Appena entrato in casa, Geppetto prese subito gli arnesi e si pose a intagliare e a fabbricare il suo burattino.
"Che nome gli metterò? - disse fra sé e sé -. Lo voglio chiamar Pinocchio. Questo nome gli porterà fortuna. Ho conosciuto un'intera famiglia di Pinocchi: Pinocchio il padre, Pinocchia la madre e Pinocchi i ragazzi, e tutti se la passavano bene". Il più ricco di loro chiedeva l'elemosina.
Quando ebbe trovato il nome al suo burattino, allora cominciò a lavorare a buono e gli fece subito i capelli, poi la fronte, poi gli occhi.
Fatti gli occhi, figuratevi la sua meraviglia quando si accorse che gli occhi si muovevano e che lo guardavano fisso fisso.
Geppetto, vedendosi guardare da quei due occhi di legno, se n'ebbe quasi per male e disse con accento risentito: "Occhiacci di legno, perché mi guardate?".
Nessuno rispose.
Allora, dopo gli occhi gli fece il naso; ma il naso, appena fatto, cominciò a crescere e, cresci cresci cresci, diventò in pochi minuti un nasone che non finiva mai.
Il povero Geppetto si affaticava a ritagliarlo; ma più lo ritagliava e lo scorciva, e più quel naso impertinente diventava lungo.
Dopo il naso gli fece la bocca.
La bocca non era ancora finita di fare, che cominciò subito a ridere e a canzonarlo.
"Smetti di ridere!", disse Geppetto impermalito; ma fu come dire al muro.
"Smetti di ridere, ti ripeto!", urlò con voce minacciosa.
Allora la bocca smesse di ridere, ma cacciò fuori tutta la lingua.
Geppetto, per non guastare i fatti suoi, finse di non avvedersene e continuò a lavorare.
Dopo la bocca gli fece il mento, poi il collo, poi le spalle, lo stomaco, le braccia e le mani.
Appena finite le mani, Geppetto si sentì porta via la parrucca dal capo.
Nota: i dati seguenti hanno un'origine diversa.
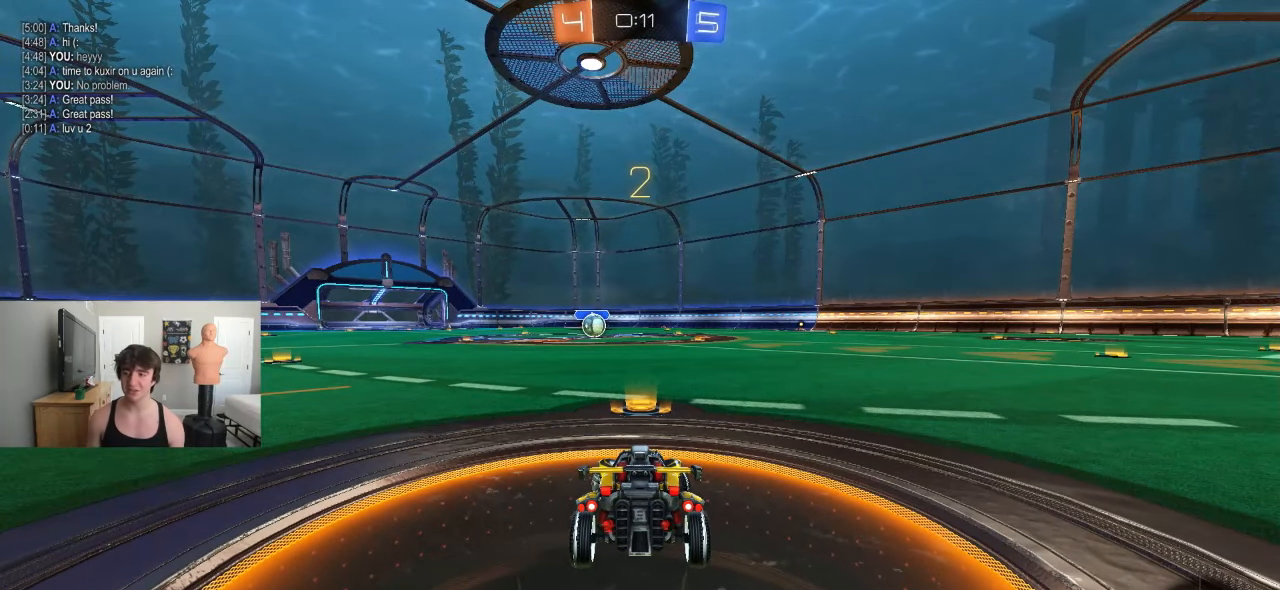
{"dt_ms": 500, "buttons": [], "left_stick": "center", "events": [[33, "L1", "up"], [117, "left_stick", "center"], [317, "L1", "down"], [383, "L1", "up"]]}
Si voltò in su, e che cosa vide? Vide la sua parrucca bianca in mano del burattino.
"Pinocchio!…rendimi subito la mia parrucca".
E Pinocchio, invece di rendergli la parrucca, se la mise in capo per sé, rimanendovi sotto mezzo affogato.
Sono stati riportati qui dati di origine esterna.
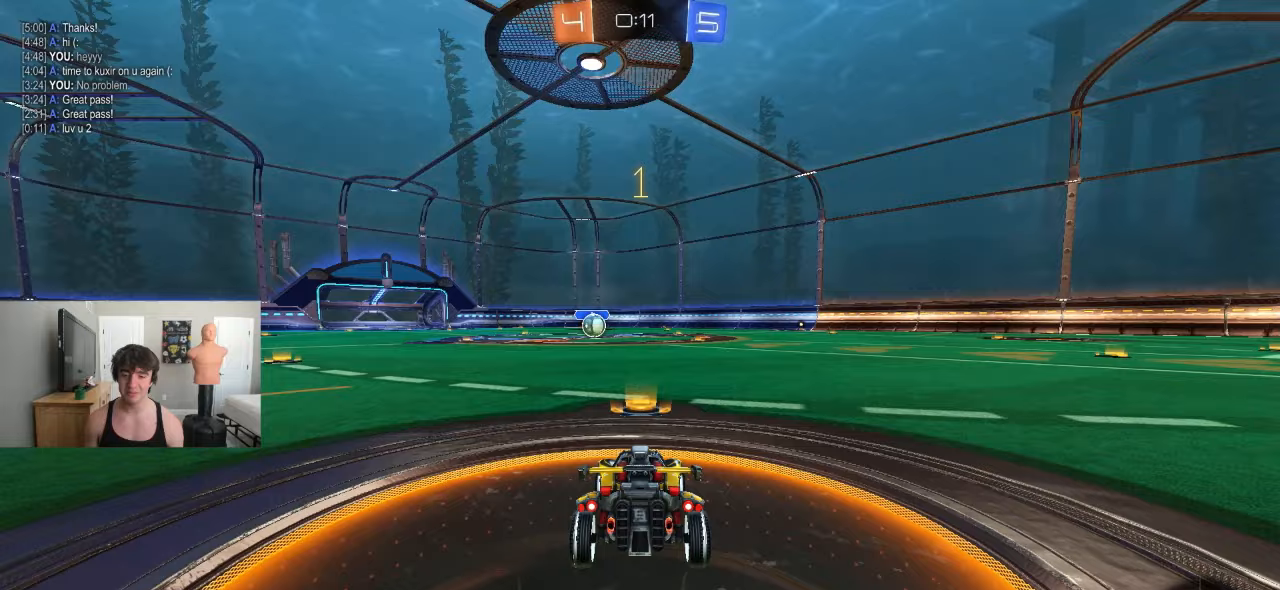
{"dt_ms": 500, "buttons": [], "left_stick": "right", "events": [[67, "L1", "down"], [67, "TRIANGLE", "down"], [150, "L1", "up"], [217, "TRIANGLE", "up"], [483, "left_stick", "right"]]}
A quel garbo insolente e derisorio, Geppetto s fece triste e malinconico come non era stato mai in vita sua e, voltandosi verso Pinocchio gli disse:
"Birba di un figliolo, non sei ancora finito di fare e già cominci a mancar di rispetto a tuo padre! Male, ragazzo mio, male!".
E si rasciugò una lacrima.
Restavano sempre da fare la gambe e i piedi.
Quando Geppetto ebbe finito di fargli i piedi, sentì arrivargli un calcio sulla punta del naso.
"Me lo merito! - disse allora fra sé -.Dovevo pensarci prima. Oramai è tardi".
Poi prese il burattino sotto le braccia e lo posò in terra, sul pavimento della stanza, per farlo camminare.
Pinocchio aveva le gambe aggranchite e non sapeva muoversi, e Geppetto lo conduceva per la mano per insegnargli a mettere un passo dietro l'altro.
Quando le gambe gli si furono sgranchite, Pinocchio cominciò a camminare da sé e a correre per la stanza; finché, infilata la porta di casa, saltò nella strada e si dette a scappare.
E il povero Geppetto a corrergli dietro senza poterlo raggiungere, perché quel birichino di Pinocchio andava a salti come una lepre, battendo i suoi piedi di legno sul lastrico della strada, faceva un fracasso come venti paia di zoccoli da contadini.
"Piglialo! Piglialo!", urlava Geppetto; ma la gente che era per la via, vedendo questo burattino di legno che correva come un barbero, si fermava incantata a guardarlo e rideva rideva e rideva da non poterselo figurare.
Alla fine, e per buona fortuna, capitò un carabiniere il quale, sentendo tutto quello schiamazzo e credendo si trattasse di un puledro che avesse levata la mano al padrone, si piantò coraggiosamente a gambe larghe in mezzo alla strada con l'animo risoluto di fermarlo e d'impedire il caso di maggiori disgrazie.
Ma Pinocchio, quando si avvide da lontano del carabiniere che barrava tutta la strada, s'ingegnò di passargli per sorpresa framezzo alle gambe, e invece fece fiasco.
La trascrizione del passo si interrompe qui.